Would you write out the full listing exactly, without any pictures?

(Beginning of Input material)

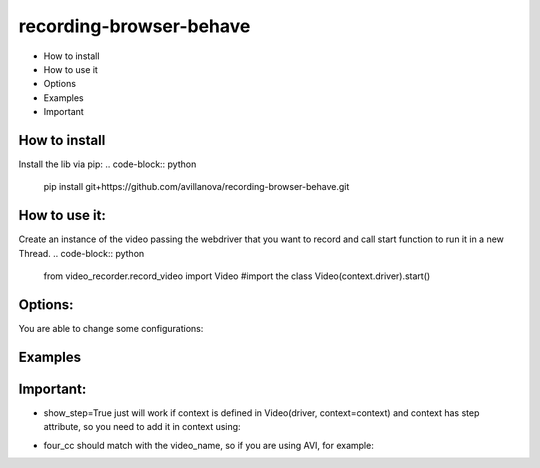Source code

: ===================
recording-browser-behave
===================
- How to install
- How to use it
- Options
- Examples
- Important

How to install
--------------
Install the lib via pip:
.. code-block:: python
    pip install git+https://github.com/avillanova/recording-browser-behave.git

How to use it:
--------------
Create an instance of the video passing the webdriver that you want to record and call start function to run it in a new Thread.
.. code-block:: python
    from video_recorder.record_video import Video #import the class
    Video(context.driver).start()


Options:
--------
You are able to change some configurations:
  ===============  ===================  =======================================================================
     Parameter      Default value                                  Description
  ---------------  -------------------  -----------------------------------------------------------------------
  ``video-name``   evidence.mp4         Path and name of your evidence
  ``four_cc``      mp4v                 Codec to generate the video file
  ``fps``          3                    Frames per second, you can control the video speed
  ``context``      None                 Scenario context to get step infos.
  ``color_hex``    #000000              Highlighted text color
  ``font``         .Roboto-Black.ttf    Font to write text
  ``alpha``        50                   Transparency value, if you need bold you can plus this value
  ``show_url``     False                Put the URL in video or not
  ``show_step``    False                Put the Step Name in video or not
  ``font_size``    32                   Size of the font text
  ===============  ==================  =======================================================================

Examples
--------
.. code-block:: python
    def before_scenario(context, scenario):
        chrome_options = Options()
        chrome_options.add_argument('--headless')
        chrome_options.add_argument('--no-sandbox')
        chrome_options.add_argument('--disable-dev-shm-usage')
        context.driver = webdriver.Chrome(chrome_options=chrome_options, executable_path=path)
        context.driver.set_window_size(1366, 768)
        Video(context.driver,
            video_name=f'resources/{scenario.name}/evidence.avi',
            four_cc='XVID',
            fps=9,
            context=context,
            color_hex='#f90cf5',
            font='resources/font/chrisMaster.ttf',
            alpha=200,
            show_url=True,
            show_step=True,
            font_size=36
        ).start()


    def before_step(context, step):
        context.step = step

Important:
----------
- show_step=True just will work if context is defined in Video(driver, context=context) and context has step attribute, so you need to add it in context using:
.. code-block:: python
    def before_step(context, step):
        context.step = step
- four_cc should match with the video_name, so if you are using AVI, for example:
.. code-block:: python
        Video(context.driver,
            video_name=f'resources/{scenario.name}/evidence.avi',
            four_cc='XVID')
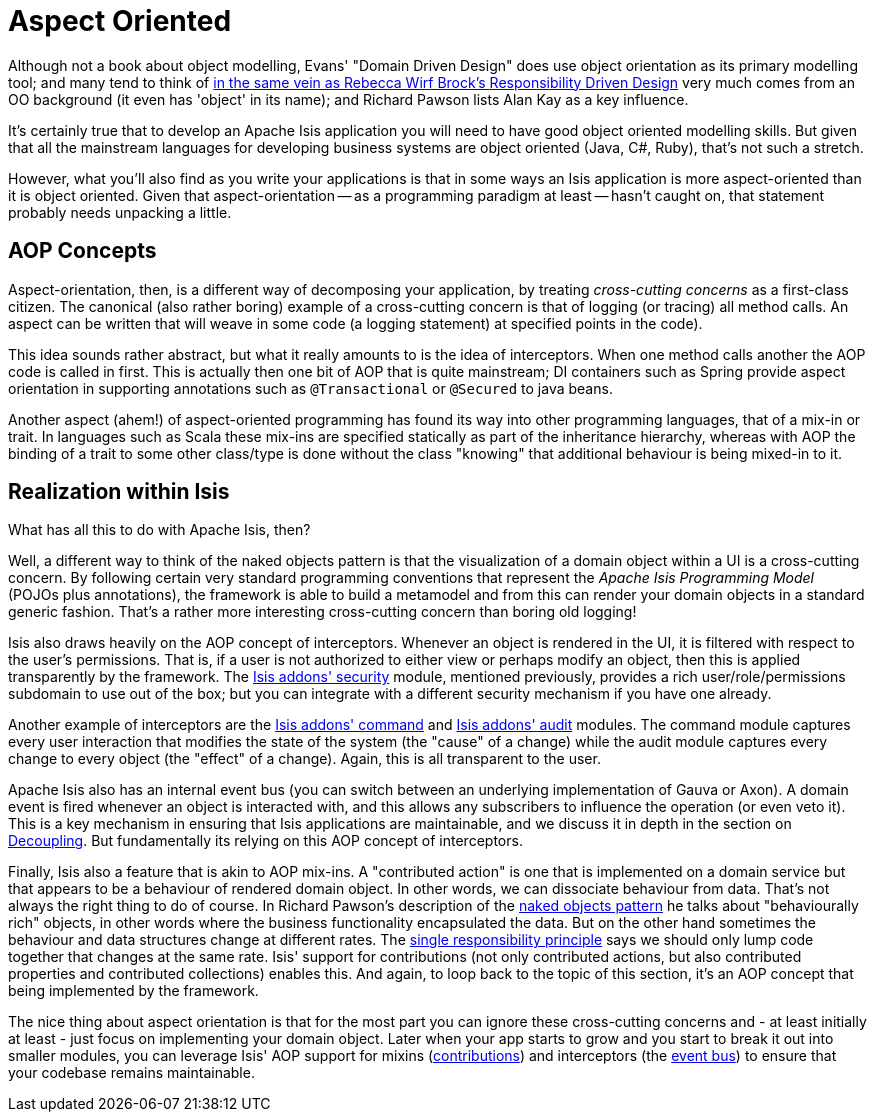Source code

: [[_ug_core-concepts_philosophy_aop]]
= Aspect Oriented
:Notice: Licensed to the Apache Software Foundation (ASF) under one or more contributor license agreements. See the NOTICE file distributed with this work for additional information regarding copyright ownership. The ASF licenses this file to you under the Apache License, Version 2.0 (the "License"); you may not use this file except in compliance with the License. You may obtain a copy of the License at. http://www.apache.org/licenses/LICENSE-2.0 . Unless required by applicable law or agreed to in writing, software distributed under the License is distributed on an "AS IS" BASIS, WITHOUT WARRANTIES OR  CONDITIONS OF ANY KIND, either express or implied. See the License for the specific language governing permissions and limitations under the License.
:_basedir: ../
:_imagesdir: images/


Although not a book about object modelling, Evans' "Domain Driven Design" does use object orientation as its primary modelling tool; and many tend to think of xref:ug.adoc#_ug_core-concepts_philosophy_domain-driven-design,DDD>> as an updated treatise on good object modelling[in the same vein as Rebecca Wirf Brock's link:http://en.wikipedia.org/wiki/Responsibility-driven_design[Responsibility Driven Design], say.  Meanwhile the <<_naked_objects_pattern, naked objects pattern] very much comes from an OO background (it even has 'object' in its name); and Richard Pawson lists Alan Kay as a key influence.

It's certainly true that to develop an Apache Isis application you will need to have good object oriented modelling skills.  But given that all the mainstream languages for developing business systems are object oriented (Java, C#, Ruby), that's not such a stretch.

However, what you'll also find as you write your applications is that in some ways an Isis application is more aspect-oriented than it is object oriented.  Given that aspect-orientation -- as a programming paradigm at least -- hasn't caught on, that statement probably needs unpacking a little.

== AOP Concepts

Aspect-orientation, then, is a different way of decomposing your application, by treating _cross-cutting concerns_ as a first-class citizen.  The canonical (also rather boring) example of a cross-cutting concern is that of logging (or tracing) all method calls.  An aspect can be written that will weave in some code (a logging statement) at specified points in the code).

This idea sounds rather abstract, but what it really amounts to is the idea of interceptors.  When one method calls another the AOP code is called in first.  This is actually then one bit of AOP that is quite mainstream; DI containers such as Spring provide aspect orientation in supporting annotations such as `@Transactional` or `@Secured` to java beans.

Another aspect (ahem!) of aspect-oriented programming has found its way into other programming languages, that of a mix-in or trait.  In languages such as Scala these mix-ins are specified statically as part of the inheritance hierarchy, whereas with AOP the binding of a trait to some other class/type is done without the class "knowing" that additional behaviour is being mixed-in to it.

== Realization within Isis

What has all this to do with Apache Isis, then?

Well, a different way to think of the naked objects pattern is that the visualization of a domain object within a UI is a cross-cutting concern.  By following certain very standard programming conventions that represent the _Apache Isis Programming Model_ (POJOs plus annotations), the framework is able to build a metamodel and from this can render your domain objects in a standard generic fashion.  That's a rather more interesting cross-cutting concern than boring old logging!

Isis also draws heavily on the AOP concept of interceptors.  Whenever an object is rendered in the UI, it is filtered with respect to the user's permissions.  That is, if a user is not authorized to either view or perhaps modify an object, then this is applied transparently by the framework.  The http://github.com/isisaddons/isis-module-security[Isis addons' security] module, mentioned previously, provides a rich user/role/permissions subdomain to use out of the box; but you can integrate with a different security mechanism if you have one already.

Another example of interceptors are the http://github.com/isisaddons/isis-module-command[Isis addons' command] and http://github.com/isisaddons/isis-module-audit[Isis addons' audit] modules.  The command module captures every user interaction that modifies the state of the system (the "cause" of a change) while the audit module captures every change to every object (the "effect" of a change).  Again, this is all transparent to the user.

Apache Isis also has an internal event bus (you can switch between an underlying implementation of Gauva or Axon).  A domain event is fired whenever an object is interacted with, and this allows any subscribers to influence the operation (or even veto it).  This is a key mechanism in ensuring that Isis applications are maintainable, and we discuss it in depth in the section on  xref:ug.adoc#_ug_more-advanced_decoupling[Decoupling].  But fundamentally its relying on this AOP concept of interceptors.

Finally, Isis also a feature that is akin to AOP mix-ins.  A "contributed action" is one that is implemented on a domain service but that appears to be a behaviour of rendered domain object.  In other words, we can dissociate behaviour from data.  That's not always the right thing to do of course.  In Richard Pawson's description of the xref:ug.adoc#_ug_core-concepts_philosophy_naked-objects-pattern[naked objects pattern] he talks about "behaviourally rich" objects, in other words where the business functionality encapsulated the data.   But on the other hand sometimes the behaviour and data structures change at different rates.  The link:http://en.wikipedia.org/wiki/Single_responsibility_principle[single responsibility principle] says we should only lump code together that changes at the same rate.  Isis' support for contributions (not only contributed actions, but also contributed properties and contributed collections) enables this.  And again, to loop back to the topic of this section, it's an AOP concept that being implemented by the framework.

The nice thing about aspect orientation is that for the most part you can ignore these cross-cutting concerns and - at least initially at least - just focus on implementing your domain object.  Later when your app starts to grow and you start to break it out into smaller modules, you can leverage Isis' AOP support for mixins (xref:ug.adoc#_ug_more-advanced_decoupling_contributions[contributions]) and interceptors (the xref:ug.adoc#_ug_more-advanced_decoupling_event-bus[event bus]) to ensure that your codebase remains maintainable.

(End of Input material)

§ **Response**
Source code

: ===================
recording-browser-behave
===================
- How to install
- How to use it
- Options
- Examples
- Important

How to install
--------------
Install the lib via pip:
.. code-block:: python
    pip install git+https://github.com/avillanova/recording-browser-behave.git

How to use it:
--------------
Create an instance of the video passing the webdriver that you want to record and call start function to run it in a new Thread.
.. code-block:: python
    from video_recorder.record_video import Video #import the class
    Video(context.driver).start()


Options:
--------
You are able to change some configurations:
  ===============  ===================  =======================================================================
     Parameter      Default value                                  Description
  ---------------  -------------------  -----------------------------------------------------------------------
  ``video-name``   evidence.mp4         Path and name of your evidence
  ``four_cc``      mp4v                 Codec to generate the video file
  ``fps``          3                    Frames per second, you can control the video speed
  ``context``      None                 Scenario context to get step infos.
  ``color_hex``    #000000              Highlighted text color
  ``font``         .Roboto-Black.ttf    Font to write text
  ``alpha``        50                   Transparency value, if you need bold you can plus this value
  ``show_url``     False                Put the URL in video or not
  ``show_step``    False                Put the Step Name in video or not
  ``font_size``    32                   Size of the font text
  ===============  ==================  =======================================================================

Examples
--------
.. code-block:: python
    def before_scenario(context, scenario):
        chrome_options = Options()
        chrome_options.add_argument('--headless')
        chrome_options.add_argument('--no-sandbox')
        chrome_options.add_argument('--disable-dev-shm-usage')
        context.driver = webdriver.Chrome(chrome_options=chrome_options, executable_path=path)
        context.driver.set_window_size(1366, 768)
        Video(context.driver,
            video_name=f'resources/{scenario.name}/evidence.avi',
            four_cc='XVID',
            fps=9,
            context=context,
            color_hex='#f90cf5',
            font='resources/font/chrisMaster.ttf',
            alpha=200,
            show_url=True,
            show_step=True,
            font_size=36
        ).start()


    def before_step(context, step):
        context.step = step

Important:
----------
- show_step=True just will work if context is defined in Video(driver, context=context) and context has step attribute, so you need to add it in context using:
.. code-block:: python
    def before_step(context, step):
        context.step = step
- four_cc should match with the video_name, so if you are using AVI, for example:
.. code-block:: python
        Video(context.driver,
            video_name=f'resources/{scenario.name}/evidence.avi',
            four_cc='XVID')
Source code

: [[_ug_core-concepts_philosophy_aop]]
= Aspect Oriented
:Notice: Licensed to the Apache Software Foundation (ASF) under one or more contributor license agreements. See the NOTICE file distributed with this work for additional information regarding copyright ownership. The ASF licenses this file to you under the Apache License, Version 2.0 (the "License"); you may not use this file except in compliance with the License. You may obtain a copy of the License at. http://www.apache.org/licenses/LICENSE-2.0 . Unless required by applicable law or agreed to in writing, software distributed under the License is distributed on an "AS IS" BASIS, WITHOUT WARRANTIES OR  CONDITIONS OF ANY KIND, either express or implied. See the License for the specific language governing permissions and limitations under the License.
:_basedir: ../
:_imagesdir: images/


Although not a book about object modelling, Evans' "Domain Driven Design" does use object orientation as its primary modelling tool; and many tend to think of xref:ug.adoc#_ug_core-concepts_philosophy_domain-driven-design,DDD>> as an updated treatise on good object modelling[in the same vein as Rebecca Wirf Brock's link:http://en.wikipedia.org/wiki/Responsibility-driven_design[Responsibility Driven Design], say.  Meanwhile the <<_naked_objects_pattern, naked objects pattern] very much comes from an OO background (it even has 'object' in its name); and Richard Pawson lists Alan Kay as a key influence.

It's certainly true that to develop an Apache Isis application you will need to have good object oriented modelling skills.  But given that all the mainstream languages for developing business systems are object oriented (Java, C#, Ruby), that's not such a stretch.

However, what you'll also find as you write your applications is that in some ways an Isis application is more aspect-oriented than it is object oriented.  Given that aspect-orientation -- as a programming paradigm at least -- hasn't caught on, that statement probably needs unpacking a little.

== AOP Concepts

Aspect-orientation, then, is a different way of decomposing your application, by treating _cross-cutting concerns_ as a first-class citizen.  The canonical (also rather boring) example of a cross-cutting concern is that of logging (or tracing) all method calls.  An aspect can be written that will weave in some code (a logging statement) at specified points in the code).

This idea sounds rather abstract, but what it really amounts to is the idea of interceptors.  When one method calls another the AOP code is called in first.  This is actually then one bit of AOP that is quite mainstream; DI containers such as Spring provide aspect orientation in supporting annotations such as `@Transactional` or `@Secured` to java beans.

Another aspect (ahem!) of aspect-oriented programming has found its way into other programming languages, that of a mix-in or trait.  In languages such as Scala these mix-ins are specified statically as part of the inheritance hierarchy, whereas with AOP the binding of a trait to some other class/type is done without the class "knowing" that additional behaviour is being mixed-in to it.

== Realization within Isis

What has all this to do with Apache Isis, then?

Well, a different way to think of the naked objects pattern is that the visualization of a domain object within a UI is a cross-cutting concern.  By following certain very standard programming conventions that represent the _Apache Isis Programming Model_ (POJOs plus annotations), the framework is able to build a metamodel and from this can render your domain objects in a standard generic fashion.  That's a rather more interesting cross-cutting concern than boring old logging!

Isis also draws heavily on the AOP concept of interceptors.  Whenever an object is rendered in the UI, it is filtered with respect to the user's permissions.  That is, if a user is not authorized to either view or perhaps modify an object, then this is applied transparently by the framework.  The http://github.com/isisaddons/isis-module-security[Isis addons' security] module, mentioned previously, provides a rich user/role/permissions subdomain to use out of the box; but you can integrate with a different security mechanism if you have one already.

Another example of interceptors are the http://github.com/isisaddons/isis-module-command[Isis addons' command] and http://github.com/isisaddons/isis-module-audit[Isis addons' audit] modules.  The command module captures every user interaction that modifies the state of the system (the "cause" of a change) while the audit module captures every change to every object (the "effect" of a change).  Again, this is all transparent to the user.

Apache Isis also has an internal event bus (you can switch between an underlying implementation of Gauva or Axon).  A domain event is fired whenever an object is interacted with, and this allows any subscribers to influence the operation (or even veto it).  This is a key mechanism in ensuring that Isis applications are maintainable, and we discuss it in depth in the section on  xref:ug.adoc#_ug_more-advanced_decoupling[Decoupling].  But fundamentally its relying on this AOP concept of interceptors.

Finally, Isis also a feature that is akin to AOP mix-ins.  A "contributed action" is one that is implemented on a domain service but that appears to be a behaviour of rendered domain object.  In other words, we can dissociate behaviour from data.  That's not always the right thing to do of course.  In Richard Pawson's description of the xref:ug.adoc#_ug_core-concepts_philosophy_naked-objects-pattern[naked objects pattern] he talks about "behaviourally rich" objects, in other words where the business functionality encapsulated the data.   But on the other hand sometimes the behaviour and data structures change at different rates.  The link:http://en.wikipedia.org/wiki/Single_responsibility_principle[single responsibility principle] says we should only lump code together that changes at the same rate.  Isis' support for contributions (not only contributed actions, but also contributed properties and contributed collections) enables this.  And again, to loop back to the topic of this section, it's an AOP concept that being implemented by the framework.

The nice thing about aspect orientation is that for the most part you can ignore these cross-cutting concerns and - at least initially at least - just focus on implementing your domain object.  Later when your app starts to grow and you start to break it out into smaller modules, you can leverage Isis' AOP support for mixins (xref:ug.adoc#_ug_more-advanced_decoupling_contributions[contributions]) and interceptors (the xref:ug.adoc#_ug_more-advanced_decoupling_event-bus[event bus]) to ensure that your codebase remains maintainable.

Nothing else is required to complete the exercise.